── Passage provided

LOOK AT THIS SWAGGERLESS DAD SANDWICH ON PBS DETECTIVE BREAD B. BRUH THAT IS A SUIT STRAIGHT OFF THE BACK OF A MUTHAFUCKA THAT GOT TAKEN WITH THE 49TH PICK OF THE NBA DRAFT IN LIKE 2003 B. ALL THAT SHIT IS MISSING IS LIKE 2 MORE BUTTONS. AND THESE OTHER TWO JERKOFFS LOOK LIKE THEY SOLVE SUPER BORING CRIMES IN "CUNTINGTON" OR SOME OTHER BRITISH SOUNDING TOWN.

7

HEY BRO CAN YOU LIGHT MY CIGARETTE? THANKS MAN, YEAH BRO I SAW YOU WEARING A BLAZER WITH A STUPID FUCKING PATTERN AND IMMEDIATELY KNEW YOU WERE GONNA BE THE GUY THAT WOULD HAVE JUST THE MONOGRAMMED ZIPPO I NEEDED TO LIGHT MY HAND ROLLED CIGARETTE. YOU KNOW? LIKE KINDRED SPIRITS SINCE I AM ALSO WEARING A BLAZER MADE OUT OF GRANDMA BLANKET TEXTILES. THANKS BRO, LETS TAKE A SELFIE OR GIVE EACH OTHER MUTUAL HJ'S

6

ARE THOSE SPEAKERS IN THE BACKGROUND? ARE THEY PLAYING ZEDD "CLARITY" ON A CONSTANT LOOP? BECAUSE IF THEY AIN'T THEY SHOULD BE. THIS IS THE WINGDINGS KANYE WANTS TO HANG OUT WITH. THATS WHY I NEED TO FIND OUT WHO KANYE'S COKE DEALER IS BECAUSE HIS SHIT IS SO RAW IT MAKES HIM ACTIVELY SEEK OUT DUDES WITH "NO MORE SEX" MONOGRAMMED ON THEIR LOUIS VUITTON LUGGAGE WHO WEAR JEANS WITH JON HAMM MAD MEN BLAZERS AS HANG OUT PARTNERS.

5

"CAN YOU BELIEVE I ENDED UP IN THIS THING 3 TIMES IN 2 DIFFERENT CORNBALL OUTFITS?" NAH MY GUY I CAN'T. YOU LOOK LIKE A GARAGE SALE RIGHT NOW MY GUY. I ONCE DID A SIDE JOB WHERE I CLEANED OUT THE BASEMENT OF A RICH OLD WHITE COUPLE IN WESTCHESTER AND FILLED AN ENTIRE DUMPSTER WITH OLD RICH PEOPLE APPARELS. YOU LOOK LIKE YOU DID A FRONT DOUBLE PIKE INTO THAT SHIT B. YOU LOOK LIKE A CARMEN SANDIEGO VILLAIN B. YOUR TWO HOMIES LOOK LIKE THEY WOULD WAIT IN LINE LIKE YOU WAITING FOR AN IPHONE TO TAKE TWO WHIFFS OF JULIAN CASABLANCAS NUTS. AND YOU'RE ALL WEARING JEGGINGS B. THIS CAN'T BE LIFE.

────
── Entries

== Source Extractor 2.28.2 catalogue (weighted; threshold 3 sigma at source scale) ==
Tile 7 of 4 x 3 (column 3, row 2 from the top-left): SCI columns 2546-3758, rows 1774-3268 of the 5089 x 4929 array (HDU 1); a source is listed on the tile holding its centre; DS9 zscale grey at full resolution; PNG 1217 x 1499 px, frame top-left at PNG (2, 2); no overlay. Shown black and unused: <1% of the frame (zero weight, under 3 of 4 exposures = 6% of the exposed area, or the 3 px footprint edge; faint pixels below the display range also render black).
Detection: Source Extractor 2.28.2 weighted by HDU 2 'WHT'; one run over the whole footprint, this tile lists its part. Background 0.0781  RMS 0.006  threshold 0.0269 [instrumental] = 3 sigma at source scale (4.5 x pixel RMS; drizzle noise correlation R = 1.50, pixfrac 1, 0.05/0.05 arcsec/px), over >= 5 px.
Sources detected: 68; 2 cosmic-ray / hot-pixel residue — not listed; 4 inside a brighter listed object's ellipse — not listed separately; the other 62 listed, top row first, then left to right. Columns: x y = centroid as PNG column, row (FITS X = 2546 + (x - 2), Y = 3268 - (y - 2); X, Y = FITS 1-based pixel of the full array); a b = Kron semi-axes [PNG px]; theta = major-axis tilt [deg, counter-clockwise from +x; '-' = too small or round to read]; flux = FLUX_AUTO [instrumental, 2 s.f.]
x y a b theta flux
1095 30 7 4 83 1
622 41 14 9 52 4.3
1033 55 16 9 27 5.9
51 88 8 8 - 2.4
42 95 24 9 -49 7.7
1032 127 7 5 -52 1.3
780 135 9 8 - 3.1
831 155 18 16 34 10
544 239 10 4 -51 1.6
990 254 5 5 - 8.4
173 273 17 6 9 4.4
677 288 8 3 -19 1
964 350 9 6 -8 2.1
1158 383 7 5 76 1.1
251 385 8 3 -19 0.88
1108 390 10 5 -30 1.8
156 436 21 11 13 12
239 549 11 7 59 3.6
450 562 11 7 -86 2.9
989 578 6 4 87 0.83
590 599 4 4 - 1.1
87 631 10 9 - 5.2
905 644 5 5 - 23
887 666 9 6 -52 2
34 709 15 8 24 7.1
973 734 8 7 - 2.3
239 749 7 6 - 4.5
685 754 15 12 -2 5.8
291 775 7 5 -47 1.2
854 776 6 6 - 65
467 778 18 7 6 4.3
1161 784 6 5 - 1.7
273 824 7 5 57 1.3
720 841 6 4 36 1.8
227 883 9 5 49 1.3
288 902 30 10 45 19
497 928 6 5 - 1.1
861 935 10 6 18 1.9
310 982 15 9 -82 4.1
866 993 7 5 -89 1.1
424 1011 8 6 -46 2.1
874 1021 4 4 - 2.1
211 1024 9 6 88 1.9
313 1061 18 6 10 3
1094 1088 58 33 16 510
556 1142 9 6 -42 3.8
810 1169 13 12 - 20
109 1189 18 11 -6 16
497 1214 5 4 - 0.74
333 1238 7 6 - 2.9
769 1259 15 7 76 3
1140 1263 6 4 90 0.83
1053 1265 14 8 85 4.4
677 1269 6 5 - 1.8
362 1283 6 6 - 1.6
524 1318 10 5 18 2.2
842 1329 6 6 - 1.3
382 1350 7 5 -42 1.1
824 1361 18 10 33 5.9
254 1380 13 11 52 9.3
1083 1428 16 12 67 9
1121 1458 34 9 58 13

────

◆ Challenge 1:
Decide whether each statement agrees with the outfit roast, and back each yes or no with the exact words from the roast that settle it. (a) The roast says the suit is missing about two more buttons. (b) The roast says the speaker once cleaned out a basement in Westchester. (c) The roast places the monogram on Gucci luggage.
◆ Challenge 2:
Carry the outfit roast forward from its last sentence, keeping its voice.

◆ Final result 1:
(a) Yes: "ALL THAT SHIT IS MISSING IS LIKE 2 MORE BUTTONS."
(b) Yes: "I ONCE DID A SIDE JOB WHERE I CLEANED OUT THE BASEMENT OF A RICH OLD WHITE COUPLE IN WESTCHESTER"
(c) No: "MONOGRAMMED ON THEIR LOUIS VUITTON LUGGAGE"

◆ Final result 2:
4

WHAT THE FUCK ARE YOU TWO DOING B? ARE YOU CARTOONS? YOU LOOK LIKE YAKUZA ACCOUNTANTS. YOU LOOK LIKE YOU KILL PEOPLE THEN SIT IN A CUBICLE AND REVIEW MY TAXES AND ASK ME IF I HAVE RECEIPTS FOR ALL MY CAB RIDES CUZ I CAN WRITE THEM OFF AS BUSINESS EXPENSES. CAN I WRITE OFF CHIPOTLE? HOMIE ON THE LEFT LOOKS LIKE ANIME DICK TRACY WHICH I GUESS IS A STRONG LOOK OR MAYBE I JUST THINK THAT BECAUSE IM STUPID HIGH.

3

HOLY SHIT IM HIGH AS FUCK WOW...AHEM...YO WOW SERIOUSLY WHAT IS THIS MANNNN ARE YOU TROLLING? THIS MUTHAFUCKA IS TALKING INTO A SONY WALKMAN AND WEARING A DENIM JACKET UNDER A BLAZER UNDER A TRENCHCOAT? ARE YOU GONNA DO A POWERPOINT WHERE YOU BREAK OUT INTO "WANTED DEAD OR ALIVE" MID PRESENTATION? NO? YOU LOOK LIKE SCOTT STORCH IF SCOTT STORCH MOVED TO MILAN TO DO SHITTY DRUGS INSTEAD OF DOING SHITTY DRUGS IN MIAMI. SIDE NOTE: GO CHECK OUT SCOTT STORCH'S INSTAGRAM. YOU ARE FUCKING WELCOME.

2

MAN I AM FUCKING EXHAUSTED RIGHT NOW. IF I HAVE TO LOOK AT ONE MORE PATTERNED BLAZER I'M GONNA PUT SAFETY PINS IN MY FUCKING EYES B. IS THIS THE FLOPPY FEDORA FESTIVAL? CAN WE STOP DOING FEDORAS RIGHT FUCKING NOW? ONLY PEOPLE THAT SHOULD BE WEARING FEDORAS IS GUIDO BITCHES ON VACATION IN LAS VEGAS, BECAUSE HOW ELSE AM I GONNA TELL WHO IS DOWN TO BLOW ME IN THE BATHROOM AT MARQUEE?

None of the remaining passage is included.